Zurückgezogen hatten sich Harry und Meghan ja eigentlich der Privatsphäre wegen. Man wollte finanziell unabhängig sein, überdies dem als übergriffig bekanntem britischen Boulevard entkommen. Was man seither tut, ist genau diesen zu füttern, mit familiären Vorkommnissen, dessen Inhalt man als Außenstehende lieber gar nicht gewusst hätte. So bezichtigte eine Prinz-Gemahlin die andere (Kate) eines „Babygehirns“, William soll am Weg zur eigenen Hochzeit noch nach Alkohol gerochen haben und Charles, nun ja, ist einfach Charles und suhlt sich in ewiger Eifersucht auf die Beliebtheit der Jüngeren.
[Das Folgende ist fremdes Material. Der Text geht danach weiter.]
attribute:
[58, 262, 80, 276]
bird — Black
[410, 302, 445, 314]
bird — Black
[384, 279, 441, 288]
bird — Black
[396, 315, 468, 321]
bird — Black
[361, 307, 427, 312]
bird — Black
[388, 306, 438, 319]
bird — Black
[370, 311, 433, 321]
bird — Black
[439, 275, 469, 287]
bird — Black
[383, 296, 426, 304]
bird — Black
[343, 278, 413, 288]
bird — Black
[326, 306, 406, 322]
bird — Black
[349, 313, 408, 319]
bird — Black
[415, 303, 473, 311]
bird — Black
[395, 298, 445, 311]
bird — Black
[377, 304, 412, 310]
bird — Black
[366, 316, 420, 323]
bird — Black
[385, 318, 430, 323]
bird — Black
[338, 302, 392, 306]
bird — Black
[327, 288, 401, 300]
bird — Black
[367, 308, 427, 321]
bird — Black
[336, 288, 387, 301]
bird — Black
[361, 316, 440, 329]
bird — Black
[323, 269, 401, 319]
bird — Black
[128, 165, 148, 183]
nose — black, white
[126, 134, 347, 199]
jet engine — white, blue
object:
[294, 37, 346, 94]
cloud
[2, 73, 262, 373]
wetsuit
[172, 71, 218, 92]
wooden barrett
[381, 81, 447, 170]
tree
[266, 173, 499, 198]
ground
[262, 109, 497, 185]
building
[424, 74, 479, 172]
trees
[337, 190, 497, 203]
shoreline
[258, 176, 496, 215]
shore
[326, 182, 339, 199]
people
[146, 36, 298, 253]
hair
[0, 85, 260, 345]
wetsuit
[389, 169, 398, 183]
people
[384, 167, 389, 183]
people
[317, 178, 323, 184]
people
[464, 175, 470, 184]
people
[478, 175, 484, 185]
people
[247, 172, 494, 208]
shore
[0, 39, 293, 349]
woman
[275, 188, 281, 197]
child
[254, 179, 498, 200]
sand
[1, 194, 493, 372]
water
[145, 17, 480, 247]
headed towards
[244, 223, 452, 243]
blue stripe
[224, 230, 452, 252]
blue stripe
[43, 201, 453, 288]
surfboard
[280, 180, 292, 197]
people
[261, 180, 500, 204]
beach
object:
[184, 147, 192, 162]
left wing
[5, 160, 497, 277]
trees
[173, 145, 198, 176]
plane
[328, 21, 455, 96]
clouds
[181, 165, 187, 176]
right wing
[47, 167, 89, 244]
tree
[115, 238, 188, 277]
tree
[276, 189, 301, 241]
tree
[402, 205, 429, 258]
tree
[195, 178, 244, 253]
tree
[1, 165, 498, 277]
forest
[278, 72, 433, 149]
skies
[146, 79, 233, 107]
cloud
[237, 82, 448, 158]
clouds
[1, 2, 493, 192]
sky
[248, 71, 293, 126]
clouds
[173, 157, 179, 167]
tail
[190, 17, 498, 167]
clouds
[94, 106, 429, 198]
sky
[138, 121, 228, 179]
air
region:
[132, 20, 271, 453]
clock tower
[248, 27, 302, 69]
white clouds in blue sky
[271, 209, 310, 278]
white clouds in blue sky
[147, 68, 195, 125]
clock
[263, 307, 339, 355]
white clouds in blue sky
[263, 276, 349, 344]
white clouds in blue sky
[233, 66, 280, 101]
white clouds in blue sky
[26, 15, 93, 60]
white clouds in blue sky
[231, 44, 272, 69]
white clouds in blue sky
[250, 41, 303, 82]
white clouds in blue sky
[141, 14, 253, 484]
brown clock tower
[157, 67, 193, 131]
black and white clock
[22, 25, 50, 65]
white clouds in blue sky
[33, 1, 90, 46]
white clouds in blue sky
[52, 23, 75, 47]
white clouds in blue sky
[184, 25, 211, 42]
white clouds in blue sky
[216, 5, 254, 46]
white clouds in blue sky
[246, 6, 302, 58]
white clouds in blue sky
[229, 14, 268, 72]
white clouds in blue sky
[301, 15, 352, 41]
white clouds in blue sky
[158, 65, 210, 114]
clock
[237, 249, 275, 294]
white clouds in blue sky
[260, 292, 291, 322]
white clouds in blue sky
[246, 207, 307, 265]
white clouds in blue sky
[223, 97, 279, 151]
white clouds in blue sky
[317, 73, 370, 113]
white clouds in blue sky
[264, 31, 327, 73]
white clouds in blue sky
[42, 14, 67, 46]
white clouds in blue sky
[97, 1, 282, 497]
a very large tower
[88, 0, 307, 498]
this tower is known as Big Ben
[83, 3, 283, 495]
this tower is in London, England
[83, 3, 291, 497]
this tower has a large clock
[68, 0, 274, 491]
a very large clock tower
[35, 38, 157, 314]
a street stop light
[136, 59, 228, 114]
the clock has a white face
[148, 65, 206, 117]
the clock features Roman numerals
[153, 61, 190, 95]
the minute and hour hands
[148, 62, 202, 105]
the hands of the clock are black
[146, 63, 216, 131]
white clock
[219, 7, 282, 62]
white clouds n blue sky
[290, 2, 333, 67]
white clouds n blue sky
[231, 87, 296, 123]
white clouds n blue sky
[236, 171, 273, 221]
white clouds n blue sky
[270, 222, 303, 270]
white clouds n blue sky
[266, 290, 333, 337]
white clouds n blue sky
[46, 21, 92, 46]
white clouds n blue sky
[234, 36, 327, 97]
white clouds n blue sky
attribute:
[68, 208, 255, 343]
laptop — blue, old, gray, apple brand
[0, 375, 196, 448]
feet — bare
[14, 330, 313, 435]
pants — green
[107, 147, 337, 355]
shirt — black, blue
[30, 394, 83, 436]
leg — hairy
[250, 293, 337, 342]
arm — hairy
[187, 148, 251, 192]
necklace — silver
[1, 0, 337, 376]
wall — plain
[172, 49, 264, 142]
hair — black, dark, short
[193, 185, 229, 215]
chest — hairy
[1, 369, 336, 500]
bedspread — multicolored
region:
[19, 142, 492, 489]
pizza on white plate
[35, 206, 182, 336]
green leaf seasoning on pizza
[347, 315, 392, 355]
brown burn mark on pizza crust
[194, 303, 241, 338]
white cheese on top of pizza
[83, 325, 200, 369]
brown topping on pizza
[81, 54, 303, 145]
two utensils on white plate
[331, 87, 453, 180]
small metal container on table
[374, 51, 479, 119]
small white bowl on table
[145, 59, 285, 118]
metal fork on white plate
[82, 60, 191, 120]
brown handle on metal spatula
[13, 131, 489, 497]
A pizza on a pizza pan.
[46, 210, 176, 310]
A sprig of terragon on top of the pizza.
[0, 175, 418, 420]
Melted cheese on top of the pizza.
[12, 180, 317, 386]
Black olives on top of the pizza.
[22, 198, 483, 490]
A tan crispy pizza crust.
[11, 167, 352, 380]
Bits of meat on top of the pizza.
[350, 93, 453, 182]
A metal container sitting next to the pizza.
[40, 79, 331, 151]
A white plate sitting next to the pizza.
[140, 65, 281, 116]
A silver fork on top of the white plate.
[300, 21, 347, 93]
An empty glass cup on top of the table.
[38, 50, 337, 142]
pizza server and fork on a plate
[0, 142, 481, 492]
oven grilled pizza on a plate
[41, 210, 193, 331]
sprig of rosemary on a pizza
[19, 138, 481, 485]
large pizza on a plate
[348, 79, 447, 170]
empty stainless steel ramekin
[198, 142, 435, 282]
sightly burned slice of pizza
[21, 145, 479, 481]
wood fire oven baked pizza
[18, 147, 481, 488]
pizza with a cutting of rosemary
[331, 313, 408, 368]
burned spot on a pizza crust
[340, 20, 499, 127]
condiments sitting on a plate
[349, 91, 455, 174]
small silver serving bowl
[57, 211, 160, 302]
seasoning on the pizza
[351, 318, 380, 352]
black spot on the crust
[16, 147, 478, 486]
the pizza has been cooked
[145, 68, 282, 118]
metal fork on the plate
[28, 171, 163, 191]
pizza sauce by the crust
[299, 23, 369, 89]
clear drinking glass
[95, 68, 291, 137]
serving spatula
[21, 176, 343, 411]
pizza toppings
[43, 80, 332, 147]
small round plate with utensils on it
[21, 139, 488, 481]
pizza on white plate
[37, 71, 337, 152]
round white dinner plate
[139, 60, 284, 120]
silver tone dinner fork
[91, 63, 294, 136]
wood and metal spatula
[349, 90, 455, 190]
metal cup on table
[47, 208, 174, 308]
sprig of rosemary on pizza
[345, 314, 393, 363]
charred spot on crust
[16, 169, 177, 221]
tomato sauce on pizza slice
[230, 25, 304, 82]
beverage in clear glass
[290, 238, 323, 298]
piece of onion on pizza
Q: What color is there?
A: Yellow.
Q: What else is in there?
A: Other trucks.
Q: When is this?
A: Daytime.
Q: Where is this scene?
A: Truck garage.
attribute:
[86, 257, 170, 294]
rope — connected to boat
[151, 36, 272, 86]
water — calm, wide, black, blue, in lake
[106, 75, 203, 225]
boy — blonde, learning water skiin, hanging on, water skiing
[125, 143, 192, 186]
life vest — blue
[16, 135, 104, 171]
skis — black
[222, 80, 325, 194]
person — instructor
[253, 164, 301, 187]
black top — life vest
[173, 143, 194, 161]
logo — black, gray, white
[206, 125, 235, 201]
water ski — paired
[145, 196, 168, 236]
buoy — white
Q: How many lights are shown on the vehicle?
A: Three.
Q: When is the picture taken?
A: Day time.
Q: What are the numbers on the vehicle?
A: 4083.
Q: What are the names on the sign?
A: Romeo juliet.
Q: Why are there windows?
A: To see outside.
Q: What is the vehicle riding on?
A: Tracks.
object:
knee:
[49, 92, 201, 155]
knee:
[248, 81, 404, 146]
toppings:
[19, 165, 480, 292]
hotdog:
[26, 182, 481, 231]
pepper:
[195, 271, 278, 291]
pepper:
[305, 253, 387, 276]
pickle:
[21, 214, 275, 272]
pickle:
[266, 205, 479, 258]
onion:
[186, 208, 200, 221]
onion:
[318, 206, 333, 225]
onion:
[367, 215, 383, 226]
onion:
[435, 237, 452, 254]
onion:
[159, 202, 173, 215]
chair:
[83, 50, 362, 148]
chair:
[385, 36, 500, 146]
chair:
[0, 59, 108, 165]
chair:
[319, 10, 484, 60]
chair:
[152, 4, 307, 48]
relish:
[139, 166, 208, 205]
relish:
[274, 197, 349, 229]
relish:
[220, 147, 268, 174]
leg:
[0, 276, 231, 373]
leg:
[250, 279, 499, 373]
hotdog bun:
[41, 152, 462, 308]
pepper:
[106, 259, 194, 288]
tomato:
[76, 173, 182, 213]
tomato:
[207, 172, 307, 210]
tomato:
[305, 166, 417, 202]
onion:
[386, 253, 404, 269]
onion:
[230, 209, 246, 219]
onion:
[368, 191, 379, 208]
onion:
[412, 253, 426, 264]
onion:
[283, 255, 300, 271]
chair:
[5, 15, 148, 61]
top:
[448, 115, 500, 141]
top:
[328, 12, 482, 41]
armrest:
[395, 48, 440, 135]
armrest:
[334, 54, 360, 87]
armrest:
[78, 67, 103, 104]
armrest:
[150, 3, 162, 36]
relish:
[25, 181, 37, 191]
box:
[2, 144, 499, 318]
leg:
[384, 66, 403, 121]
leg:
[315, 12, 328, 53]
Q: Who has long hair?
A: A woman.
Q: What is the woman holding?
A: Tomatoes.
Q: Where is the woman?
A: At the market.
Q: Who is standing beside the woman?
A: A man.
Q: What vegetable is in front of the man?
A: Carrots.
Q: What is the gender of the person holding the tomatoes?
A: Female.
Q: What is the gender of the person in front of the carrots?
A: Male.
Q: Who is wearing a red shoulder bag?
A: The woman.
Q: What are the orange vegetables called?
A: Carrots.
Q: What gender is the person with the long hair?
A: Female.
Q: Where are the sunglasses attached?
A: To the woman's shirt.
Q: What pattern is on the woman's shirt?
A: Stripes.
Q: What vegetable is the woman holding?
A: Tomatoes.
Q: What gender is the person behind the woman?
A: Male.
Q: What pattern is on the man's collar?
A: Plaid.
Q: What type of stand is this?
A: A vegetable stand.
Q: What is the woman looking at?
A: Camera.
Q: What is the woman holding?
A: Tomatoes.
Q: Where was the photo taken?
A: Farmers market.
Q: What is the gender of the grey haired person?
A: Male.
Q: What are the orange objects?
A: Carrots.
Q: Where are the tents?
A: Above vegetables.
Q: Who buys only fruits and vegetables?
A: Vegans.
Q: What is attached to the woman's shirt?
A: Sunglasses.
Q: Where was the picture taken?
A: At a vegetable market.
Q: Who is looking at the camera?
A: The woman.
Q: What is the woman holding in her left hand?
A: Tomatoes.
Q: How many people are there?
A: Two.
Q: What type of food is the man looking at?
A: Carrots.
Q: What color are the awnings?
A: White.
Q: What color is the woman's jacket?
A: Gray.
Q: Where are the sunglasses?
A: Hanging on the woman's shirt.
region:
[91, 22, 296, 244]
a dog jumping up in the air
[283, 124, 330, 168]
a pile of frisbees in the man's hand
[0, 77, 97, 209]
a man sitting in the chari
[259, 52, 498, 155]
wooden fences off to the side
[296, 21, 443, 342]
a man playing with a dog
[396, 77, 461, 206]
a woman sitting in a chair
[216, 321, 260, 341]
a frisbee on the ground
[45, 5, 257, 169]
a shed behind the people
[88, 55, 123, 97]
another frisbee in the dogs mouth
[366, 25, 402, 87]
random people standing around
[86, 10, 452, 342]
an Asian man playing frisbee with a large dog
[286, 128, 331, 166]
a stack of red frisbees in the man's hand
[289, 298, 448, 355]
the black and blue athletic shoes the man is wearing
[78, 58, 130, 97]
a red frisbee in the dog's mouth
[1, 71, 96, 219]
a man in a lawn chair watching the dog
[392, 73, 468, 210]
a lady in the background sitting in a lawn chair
Am skandalträchtigsten scheint der beschriebene körperliche Angriff des Thronfolgers William auf dessen jüngeren Bruder. Er nennt William seinen Erzfeind, äußert indessen den Wunsch, dass die geschwisterliche Beziehung heilt - eine mit der Publizierung des Buches wohl weniger wahrscheinlich gewordene Wendung.

Erscheinen sollte die Biografie übrigens erst am Dienstag. Eine vermasselte Markteinführung in Spanien ließ stattdessen schon allerhand Details aufkommen, auf welche sich der britische Boulevard - und mit ihm die internationale Presse - freilich stürzte. Spätestens jetzt ist das Narrativ der Memoiren klar, die Institution sei toxisch und überholt, misogyn und nicht zuletzt rassistisch.

Anstatt sich aber, wie ein (ungenauer) Blick auf die britische Kolonialgeschichte in der eigenen Netflix-Dokumentation vermuten ließ, den strukturellen Problemen der Maschinerie zu widmen, verzettelt sich der abtrünnige Prinz in brüderlicher Zwietracht und geschwätzigem Tadel. In einer allumfassenden Debatte um „the institution“ wird dies wohl kaum münden, ebenso wenig in einer langfristigen Einnahmequelle.